There’s a lot of irony in this. I spend nearly all of my time at work asking people about their purpose, and trying – hard – to convince them that stating, sharing and working towards that purpose will help their teams to succeed at whatever goal they choose to pursue. This decision - to by neglect or distraction fail to align our internal goals with our core capability is common. Many of the founders I work with have a similar story; there is some fundamental truth that we hold so close and believe to be so self-evident that we just expect it to be obvious to everyone we work with and for.

 But I do not miss the irony that it has taken me this long to finally do the work for myself, and for Made Better. This website, and this post is about NOT doing the work.

 But this story is also about doing the work. Work that has taken me five years. This work has been the purpose of five years.

 

This is the work. This is the outcome and process.

Five years ago, give or take, I left my leadership position at the first company that I founded. It was a company with a mission, team, story and product that I loved deeply.

The time of leaving was a period of extraordinary shame and pain for me. I left with the acrid taste of my own deeply personal failures in my mouth. I left acutely and painfully aware of not living up to the values and vision that I’ve held for myself for my whole life.

It was departure into the expansive horizon of humility. And it was a very scary and intimidating landscape; a dry, barren expanse so vast that nothing was visible on the other side. I hoped it would end in mountains to climb, like many of the places I’ve loved most. Leaving to cross that terrain was a very, very scary decision. And, honestly, it was a pretty bleak, hard and sad experience that was riddled with self-doubt and pain.

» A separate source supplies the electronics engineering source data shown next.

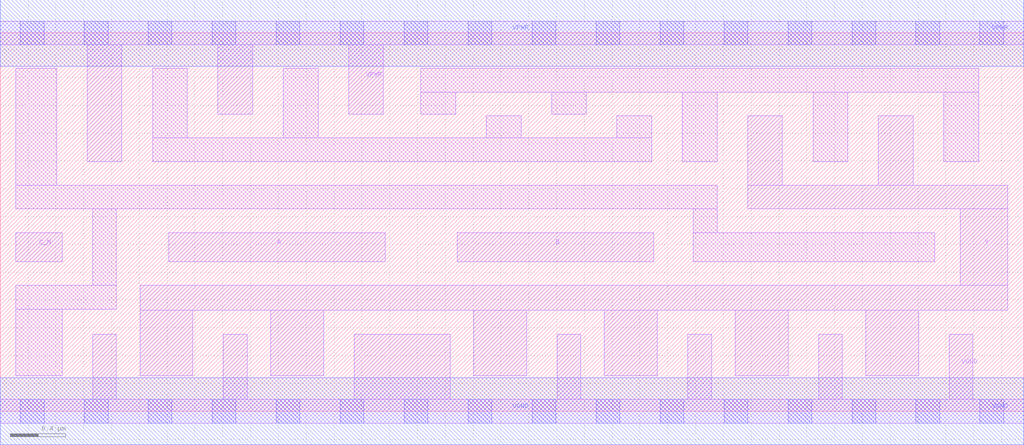
<source format=lef>
# Copyright 2020 The SkyWater PDK Authors
#
# Licensed under the Apache License, Version 2.0 (the "License");
# you may not use this file except in compliance with the License.
# You may obtain a copy of the License at
#
#     https://www.apache.org/licenses/LICENSE-2.0
#
# Unless required by applicable law or agreed to in writing, software
# distributed under the License is distributed on an "AS IS" BASIS,
# WITHOUT WARRANTIES OR CONDITIONS OF ANY KIND, either express or implied.
# See the License for the specific language governing permissions and
# limitations under the License.
#
# SPDX-License-Identifier: Apache-2.0

VERSION 5.7 ;
  NAMESCASESENSITIVE ON ;
  NOWIREEXTENSIONATPIN ON ;
  DIVIDERCHAR "/" ;
  BUSBITCHARS "[]" ;
UNITS
  DATABASE MICRONS 200 ;
END UNITS
PROPERTYDEFINITIONS
  MACRO maskLayoutSubType STRING ;
  MACRO prCellType STRING ;
  MACRO originalViewName STRING ;
END PROPERTYDEFINITIONS
MACRO sky130_fd_sc_hdll__nor3b_4
  CLASS CORE ;
  FOREIGN sky130_fd_sc_hdll__nor3b_4 ;
  ORIGIN  0.000000  0.000000 ;
  SIZE  7.360000 BY  2.720000 ;
  SYMMETRY X Y R90 ;
  SITE unithd ;
  PIN A
    ANTENNAGATEAREA  1.110000 ;
    DIRECTION INPUT ;
    USE SIGNAL ;
    PORT
      LAYER li1 ;
        RECT 1.210000 1.075000 2.770000 1.285000 ;
    END
  END A
  PIN B
    ANTENNAGATEAREA  1.110000 ;
    DIRECTION INPUT ;
    USE SIGNAL ;
    PORT
      LAYER li1 ;
        RECT 3.285000 1.075000 4.700000 1.285000 ;
    END
  END B
  PIN C_N
    ANTENNAGATEAREA  0.277500 ;
    DIRECTION INPUT ;
    USE SIGNAL ;
    PORT
      LAYER li1 ;
        RECT 0.110000 1.075000 0.445000 1.285000 ;
    END
  END C_N
  PIN Y
    ANTENNADIFFAREA  1.925500 ;
    DIRECTION OUTPUT ;
    USE SIGNAL ;
    PORT
      LAYER li1 ;
        RECT 1.005000 0.255000 1.385000 0.725000 ;
        RECT 1.005000 0.725000 7.245000 0.905000 ;
        RECT 1.945000 0.255000 2.325000 0.725000 ;
        RECT 3.405000 0.255000 3.785000 0.725000 ;
        RECT 4.345000 0.255000 4.725000 0.725000 ;
        RECT 5.285000 0.255000 5.665000 0.725000 ;
        RECT 5.375000 1.455000 7.245000 1.625000 ;
        RECT 5.375000 1.625000 5.625000 2.125000 ;
        RECT 6.225000 0.255000 6.605000 0.725000 ;
        RECT 6.315000 1.625000 6.565000 2.125000 ;
        RECT 6.905000 0.905000 7.245000 1.455000 ;
    END
  END Y
  PIN VGND
    DIRECTION INOUT ;
    USE GROUND ;
    PORT
      LAYER li1 ;
        RECT 0.000000 -0.085000 7.360000 0.085000 ;
        RECT 0.665000  0.085000 0.835000 0.555000 ;
        RECT 1.605000  0.085000 1.775000 0.555000 ;
        RECT 2.545000  0.085000 3.235000 0.555000 ;
        RECT 4.005000  0.085000 4.175000 0.555000 ;
        RECT 4.945000  0.085000 5.115000 0.555000 ;
        RECT 5.885000  0.085000 6.055000 0.555000 ;
        RECT 6.825000  0.085000 6.995000 0.555000 ;
      LAYER mcon ;
        RECT 0.145000 -0.085000 0.315000 0.085000 ;
        RECT 0.605000 -0.085000 0.775000 0.085000 ;
        RECT 1.065000 -0.085000 1.235000 0.085000 ;
        RECT 1.525000 -0.085000 1.695000 0.085000 ;
        RECT 1.985000 -0.085000 2.155000 0.085000 ;
        RECT 2.445000 -0.085000 2.615000 0.085000 ;
        RECT 2.905000 -0.085000 3.075000 0.085000 ;
        RECT 3.365000 -0.085000 3.535000 0.085000 ;
        RECT 3.825000 -0.085000 3.995000 0.085000 ;
        RECT 4.285000 -0.085000 4.455000 0.085000 ;
        RECT 4.745000 -0.085000 4.915000 0.085000 ;
        RECT 5.205000 -0.085000 5.375000 0.085000 ;
        RECT 5.665000 -0.085000 5.835000 0.085000 ;
        RECT 6.125000 -0.085000 6.295000 0.085000 ;
        RECT 6.585000 -0.085000 6.755000 0.085000 ;
        RECT 7.045000 -0.085000 7.215000 0.085000 ;
      LAYER met1 ;
        RECT 0.000000 -0.240000 7.360000 0.240000 ;
    END
  END VGND
  PIN VPWR
    DIRECTION INOUT ;
    USE POWER ;
    PORT
      LAYER li1 ;
        RECT 0.000000 2.635000 7.360000 2.805000 ;
        RECT 0.625000 1.795000 0.875000 2.635000 ;
        RECT 1.565000 2.135000 1.815000 2.635000 ;
        RECT 2.505000 2.135000 2.755000 2.635000 ;
      LAYER mcon ;
        RECT 0.145000 2.635000 0.315000 2.805000 ;
        RECT 0.605000 2.635000 0.775000 2.805000 ;
        RECT 1.065000 2.635000 1.235000 2.805000 ;
        RECT 1.525000 2.635000 1.695000 2.805000 ;
        RECT 1.985000 2.635000 2.155000 2.805000 ;
        RECT 2.445000 2.635000 2.615000 2.805000 ;
        RECT 2.905000 2.635000 3.075000 2.805000 ;
        RECT 3.365000 2.635000 3.535000 2.805000 ;
        RECT 3.825000 2.635000 3.995000 2.805000 ;
        RECT 4.285000 2.635000 4.455000 2.805000 ;
        RECT 4.745000 2.635000 4.915000 2.805000 ;
        RECT 5.205000 2.635000 5.375000 2.805000 ;
        RECT 5.665000 2.635000 5.835000 2.805000 ;
        RECT 6.125000 2.635000 6.295000 2.805000 ;
        RECT 6.585000 2.635000 6.755000 2.805000 ;
        RECT 7.045000 2.635000 7.215000 2.805000 ;
      LAYER met1 ;
        RECT 0.000000 2.480000 7.360000 2.960000 ;
    END
  END VPWR
  OBS
    LAYER li1 ;
      RECT 0.110000 0.255000 0.445000 0.735000 ;
      RECT 0.110000 0.735000 0.835000 0.905000 ;
      RECT 0.110000 1.455000 5.155000 1.625000 ;
      RECT 0.110000 1.625000 0.405000 2.465000 ;
      RECT 0.665000 0.905000 0.835000 1.455000 ;
      RECT 1.095000 1.795000 4.685000 1.965000 ;
      RECT 1.095000 1.965000 1.345000 2.465000 ;
      RECT 2.035000 1.965000 2.285000 2.465000 ;
      RECT 3.025000 2.135000 3.275000 2.295000 ;
      RECT 3.025000 2.295000 7.035000 2.465000 ;
      RECT 3.495000 1.965000 3.745000 2.125000 ;
      RECT 3.965000 2.135000 4.215000 2.295000 ;
      RECT 4.435000 1.965000 4.685000 2.125000 ;
      RECT 4.905000 1.795000 5.155000 2.295000 ;
      RECT 4.985000 1.075000 6.720000 1.285000 ;
      RECT 4.985000 1.285000 5.155000 1.455000 ;
      RECT 5.845000 1.795000 6.095000 2.295000 ;
      RECT 6.785000 1.795000 7.035000 2.295000 ;
  END
  PROPERTY maskLayoutSubType "abstract" ;
  PROPERTY prCellType "standard" ;
  PROPERTY originalViewName "layout" ;
END sky130_fd_sc_hdll__nor3b_4

</source>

Shortly after I left, and began hiking into the flat, unknowable bleakness, I began to see very clearly the specific causes of my own - and my teams’ - failures. Where we had fallen short in the agreements we made to each other.  I saw even more clearly the profound responsibility that I bore for those failings. When I started Made Better, it was with a very clear sense of purpose – that I would learn something from where I had failed. I would work as hard as I could to help the people I loved, and to help colleagues, friends and friends of friends, and strangers, to avoid failing for the same reasons I had failed, however I could help.

 At first I felt like I was crossing that expanse alone, but that was just my ego, again. I have been so lucky to have so many people leading me, following me, encouraging me, and challenging me along the way.

Then, and every day since, I have tried to run Made Better grounded in the idea that for whatever I had learned, there is a much vaster universe of what I don’t know. Those two ideas – curiosity and possibility – have been my drivers.

I’ve also spent huge stretches of that time equivocating, doubting, pursuing unrelated opportunities and generally working in conflict to my own goals. While I’m grateful for the time, and grateful for everything I’ve learned along the way, I very much wish that I had started with doing the work: to write down why I started this company, what I hoped to build with it, how I hoped to do, and what core values would keep me on course.

That’s part two though; actually doing the work.